Gelecek hafta düzenlenecek IV. Tarım Orman Şurası'nın önemine işaret eden Yumaklı, şurayı sadece bugünün ya da yarının değil gelecek 50 yılların perspektifini vermesi amacıyla düzenlediklerini söyledi.
Yumaklı, IV. Tarım Orman Şurası öncesi düzenledikleri bugünkü etkinlikle tarımın diplomasi yönünü vurgulamak istediklerini kaydederek, gıdanın aynı zamanda ülkelerin diplomatik bakışlarını da değiştirdiğini, dünyada farklı boyutlarda çıkan krizlerin hemen ardından gıda arz güvenliğinin ve üretimde yeterliliğin gündeme geldiğini anlattı.
Bugünün dünyasının çok bilinmeyenli bir denklemi getirdiğini, gıda güvenliğinin ülkelerin birbirleriyle bu anlamdaki etkileşimini doğrudan etkilediğini dile getiren Yumaklı, sözlerini şöyle sürdürdü: "Türkiye olarak biz elbette tarım diplomasisini stratejik bir dış politika aracı olarak görüyoruz.

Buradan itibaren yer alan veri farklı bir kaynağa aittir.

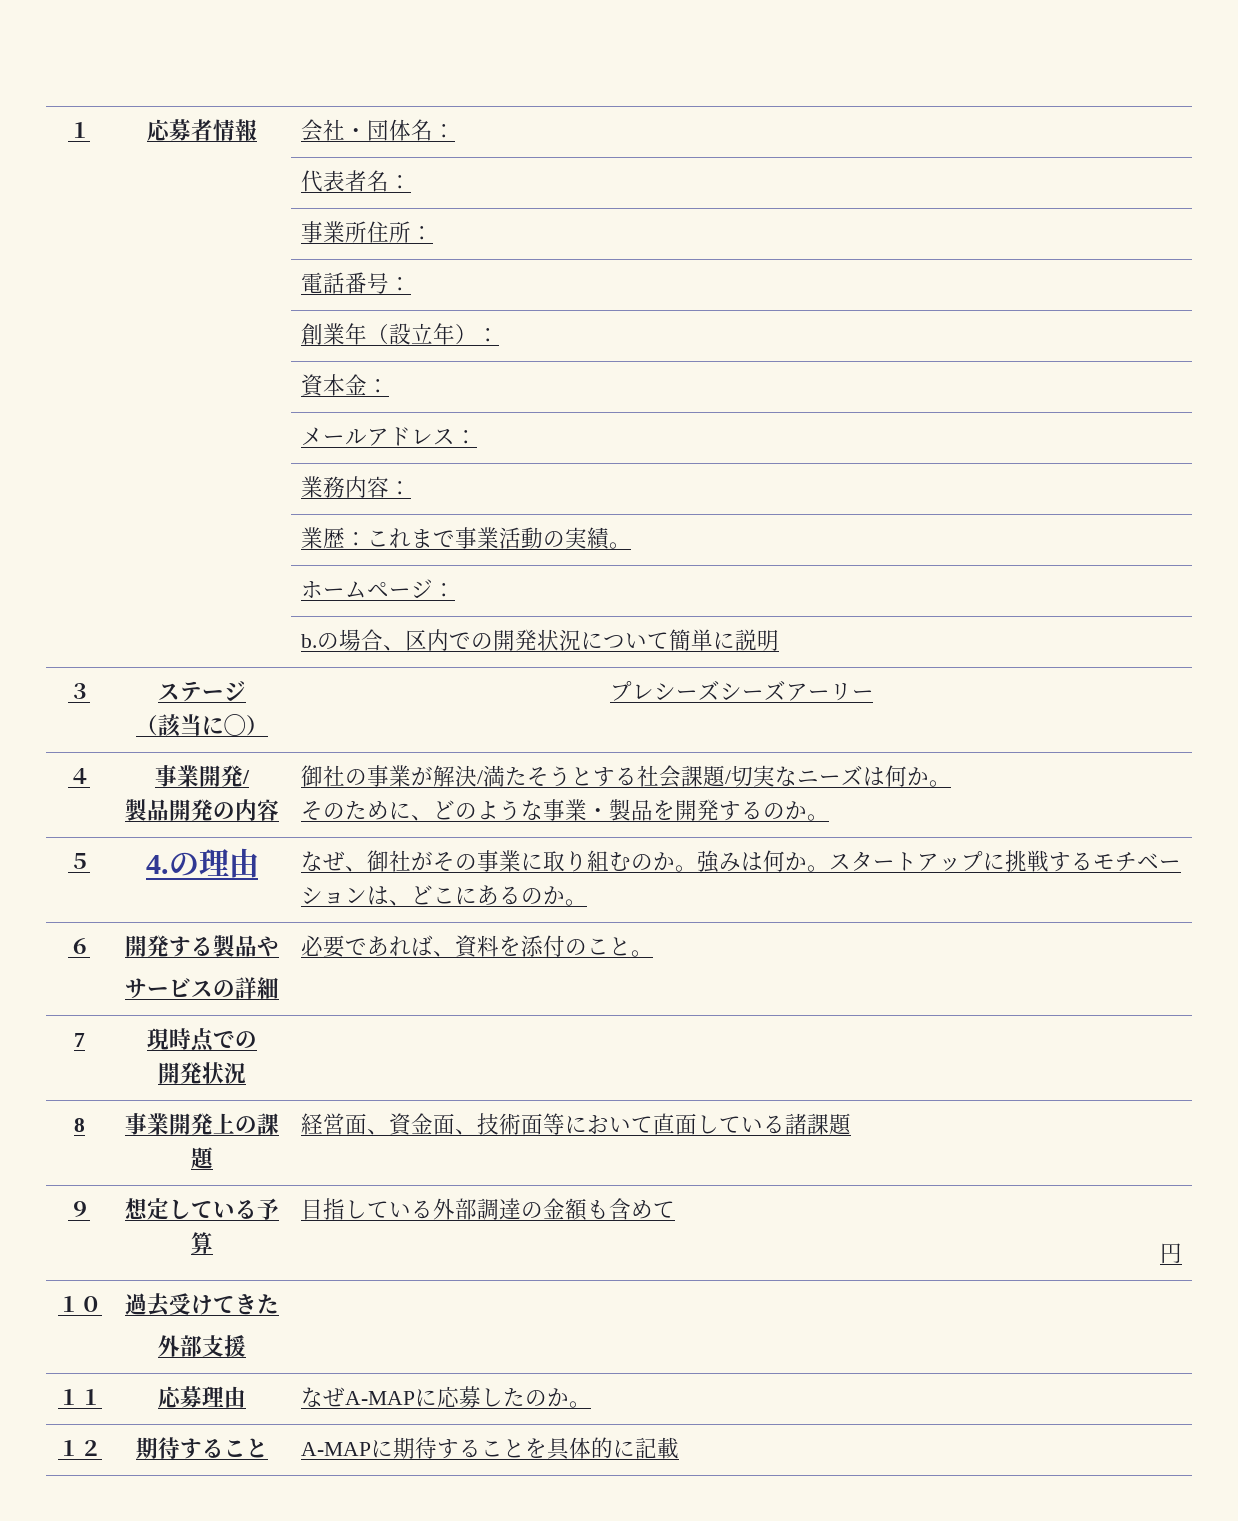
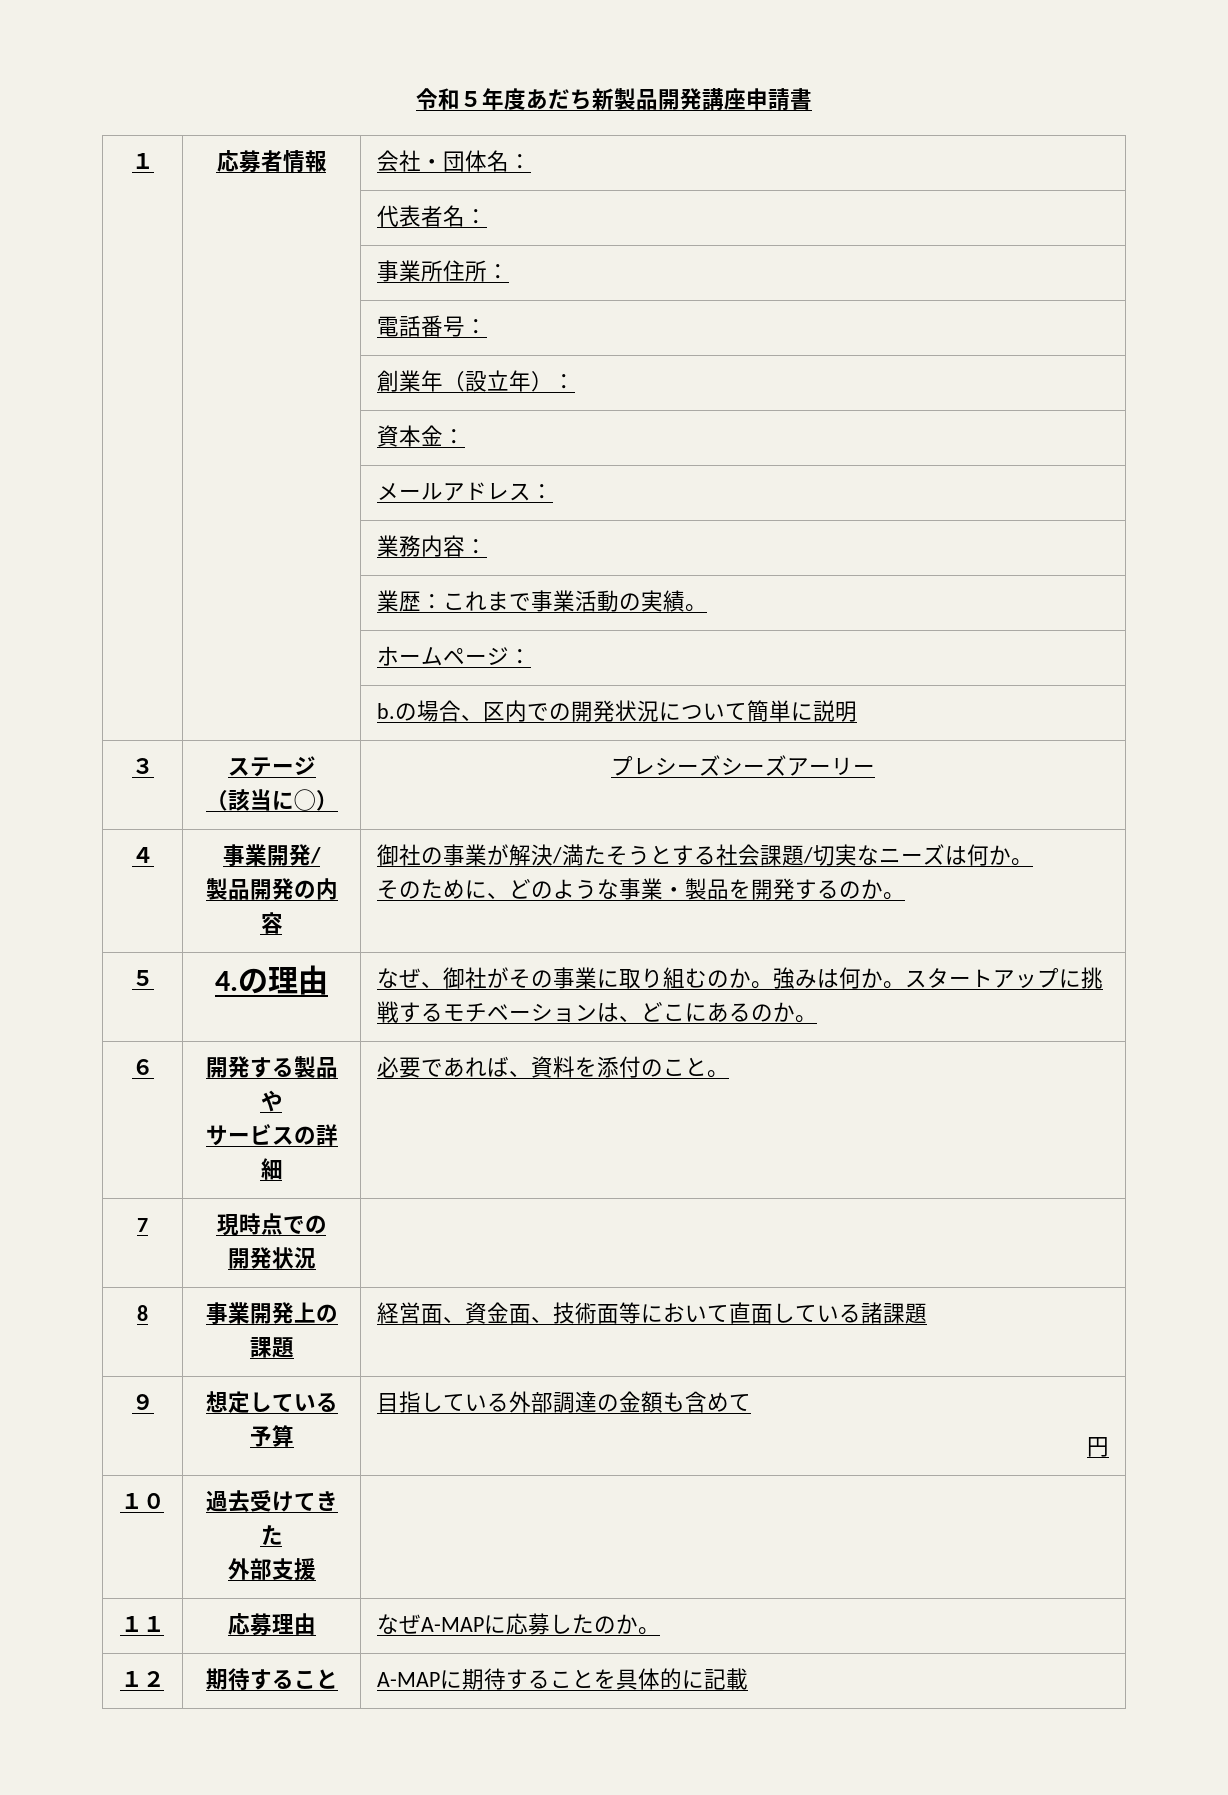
(68, 130) none -> [416,88,812,111] 令和５年度あだち新製品開発講座申請書 //

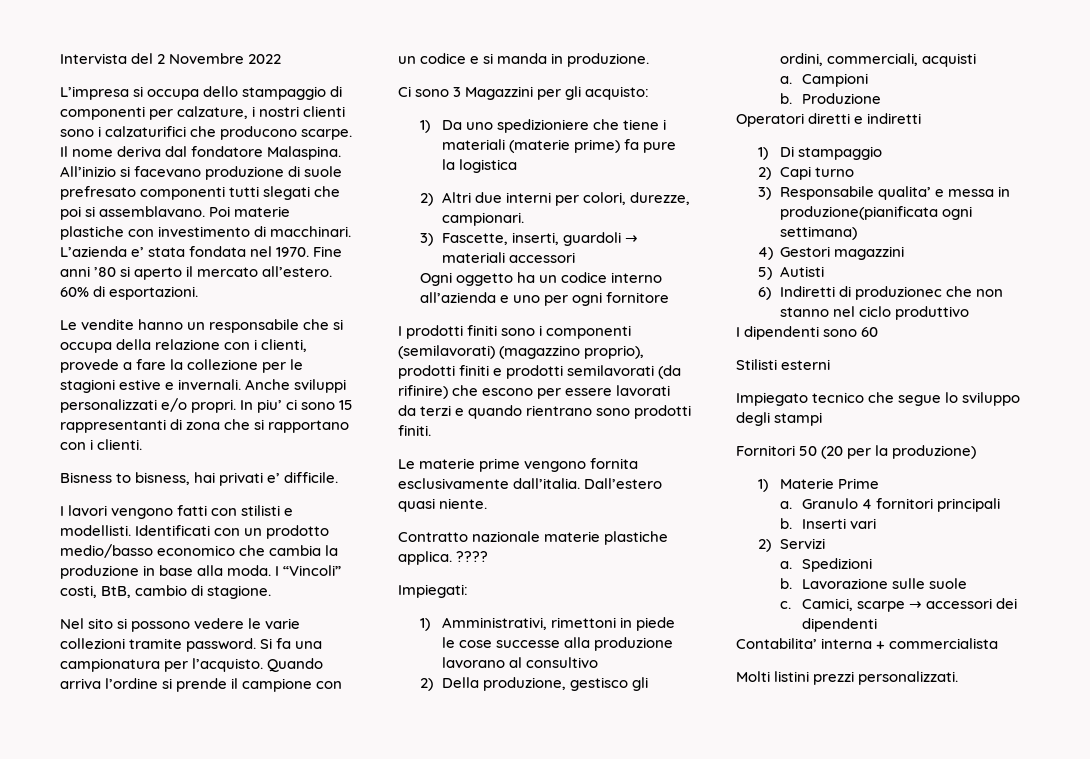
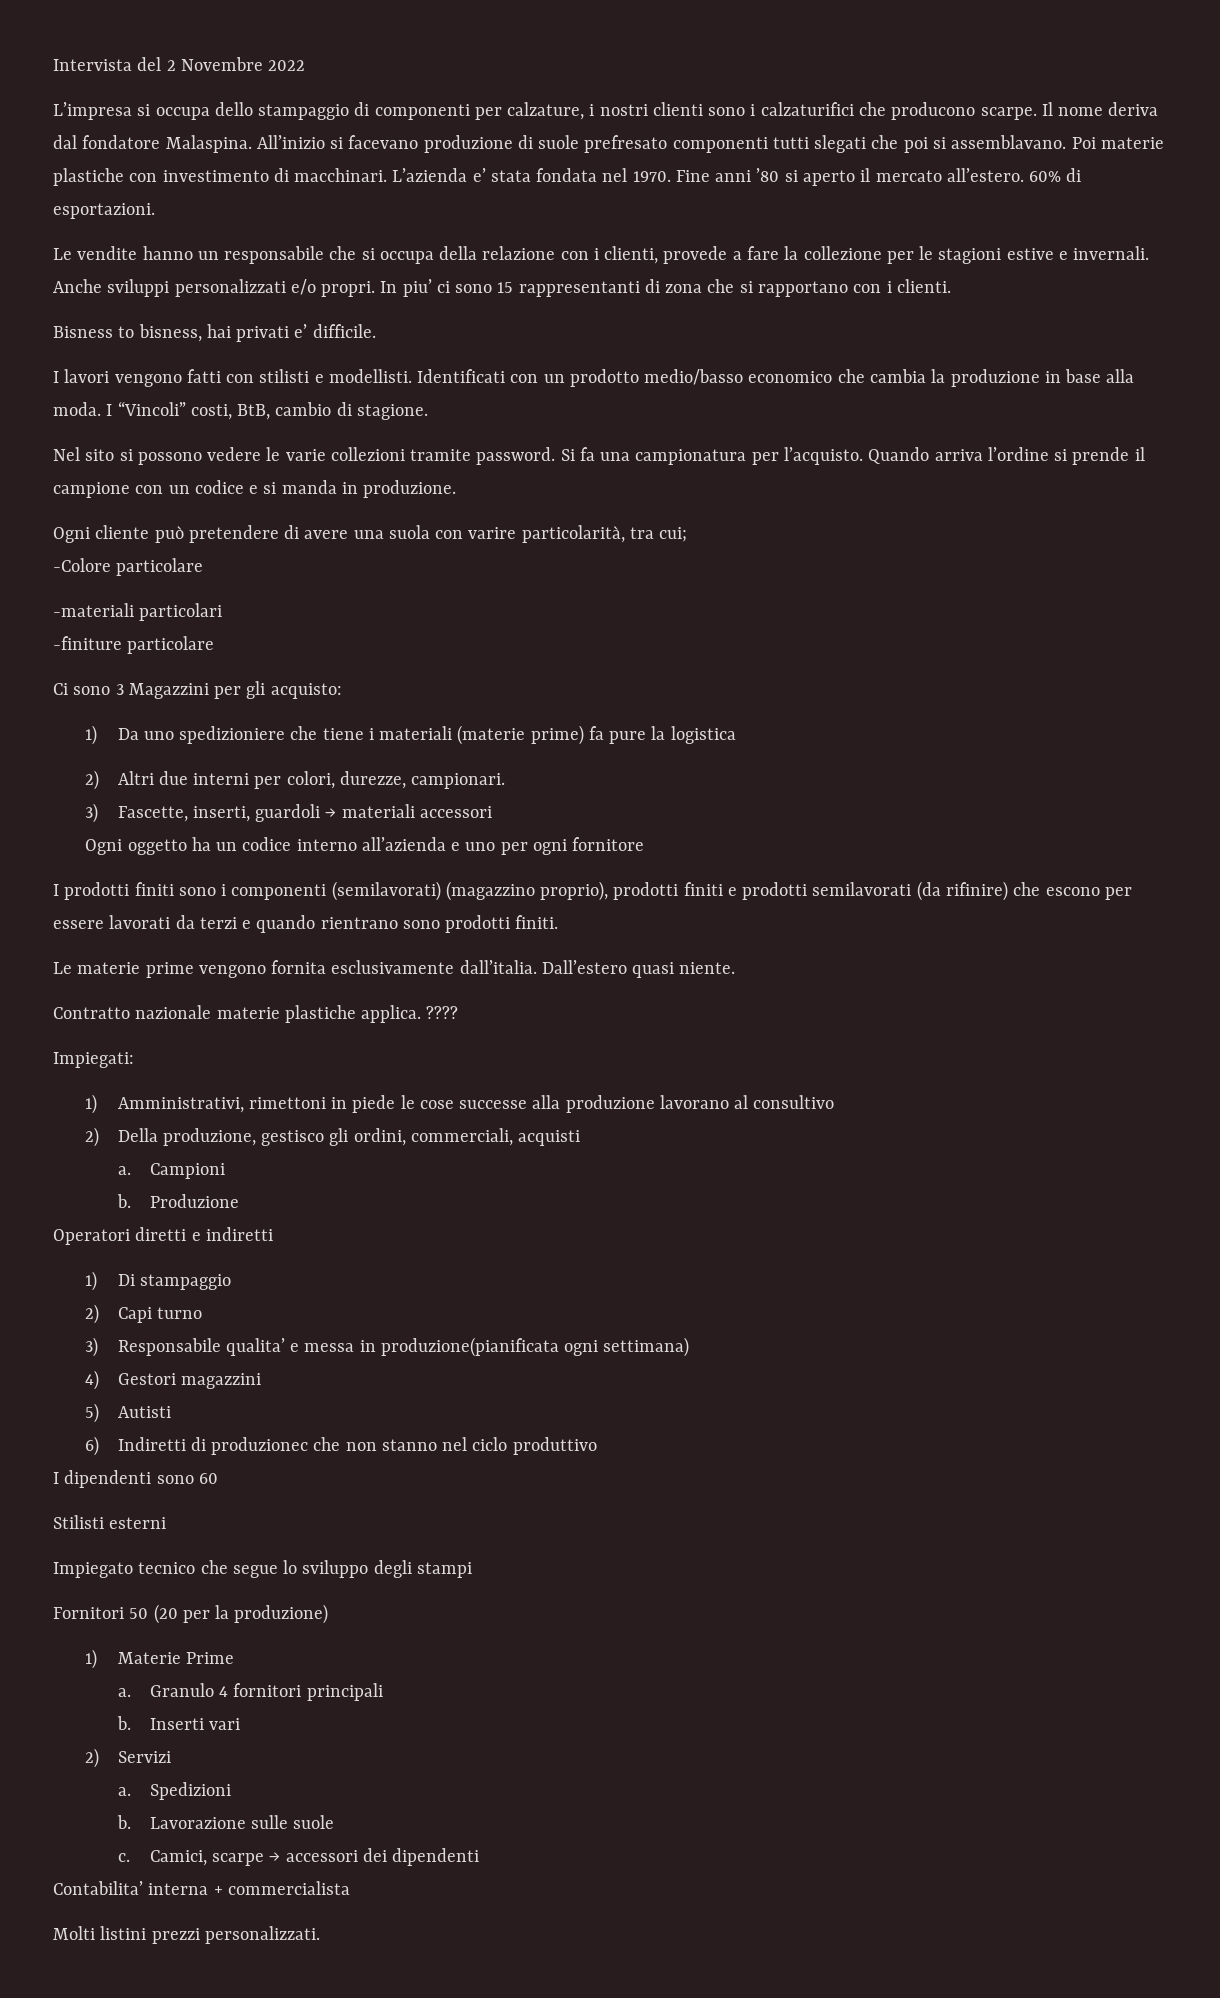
(650, 60) none -> [53,525,688,543] [53,558,204,576] [53,603,223,621] [53,636,215,654] // Ogni cliente può pretendere di avere una suola con varire particolarità, tra cui; // -Colore particolare // -materiali particolari // -finiture particolare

Neden bunu çok net bir şekilde söylüyoruz? Ülkemizin coğrafi konumu, agroekonomik çeşitliliğimiz ve çok taraflı platformlardaki Türkiye'nin rolü bize bu anlamda önemli sorumluluklar da yüklemiş durumda. Uluslararası kuruluşlarla çok ciddi iş birliklerimiz var. Küçük işletmelerin desteklenmesinden iklim dirençli tarım uygulamalarının yaygınlaştırılmasına ve suyun verimli kullanılmasına kadar ortak çözümler geliştirilmeye çalışılıyor. Sadece kendi ülkemiz için değil aynı zamanda uluslararası partnerlerimizle yürüttüğümüz çalışmalar."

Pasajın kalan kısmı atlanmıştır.